為替に関する見方。
ご質問があったので、お答えします。
実質実効レートに関してです。まず。実効為替レートは、たとえば円がドルやユーロなど他の主な通貨に対して、総合的に高いか安いかを調べる際に使います。各通貨とのレートを貿易額のウエイトで加重平均します。それに、物価の影響を加味したものが、実質実効為替レートです。
マスコミ報道では、対ドルだけの議論がなされますが、対ドルで円高でも、対ユーロで円安という時もあります。今は、両方に円高ですが。

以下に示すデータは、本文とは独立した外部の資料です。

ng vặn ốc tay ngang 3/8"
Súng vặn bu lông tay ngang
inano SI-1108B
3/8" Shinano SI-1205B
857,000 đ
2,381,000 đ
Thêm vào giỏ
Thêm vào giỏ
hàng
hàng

その実質実効レートが、日本だけが1998年以降、一貫して物価が下がり続けていますので、相当低くなっています。15年前に比べれば、約3割低いのです。
もちろん、計算上の実質実効レートだけで、すべて説明できませんが、国内物価の低さを考えれば、名目の為替レートだけで、右往左往する必要はないということを前のブログで申し上げました。
この連休にワシントンに出張しました。サラダバーからお皿におかずを取って、重さで値段の付くカフェで、ランチを取りました。
ほんとに、ジャンキーなたいしたことのない食事でも12ドルほどします。15年前にアメリカに住んでいた時は、8ドルくらいの記憶があります。アメリカでは、毎年2%程度物価が上がっていますから、当然ですね。
12ドルは、1ドル85円で換算すれば、約1000円。日本なら、500円程度のものなのに。1000円の値打ちはありません。
しかし、もしも円安で1ドル170円なら、このランチが2000円もします。
15年間の日本のデフレの深刻さと円高のありがたさを肌で感じました。
もちろん、日本経済にとって、輸出産業は重要です。ですから、法人税を下げたり、古い規制をなくして、日本企業に高付加価値の輸出産業を残すべきです。
一方で、日本は他の先進国に比べて、GDPに占める輸出の比率はとても小さい国です。1億2千万人の大きな国内市場があるため、個人消費や住宅、設備投資などが中心です。アメリカに近い構造です。
もっとも、内需に勢いがないので、成長率の寄与度は輸出が大きいです。したがって、2002年からの5年間の神風のような円安で、日本経済はうるおいました。一方で、そのことに安住して、産業構造の転換を怠るという結果になりました。
エネルギーのほとんどと食料の6割を輸入に頼る日本にとって、自国通貨が強いことは国益です。その上で、為替に左右されない高い付加価値の輸出産業を応援する政策を進めることが大事です。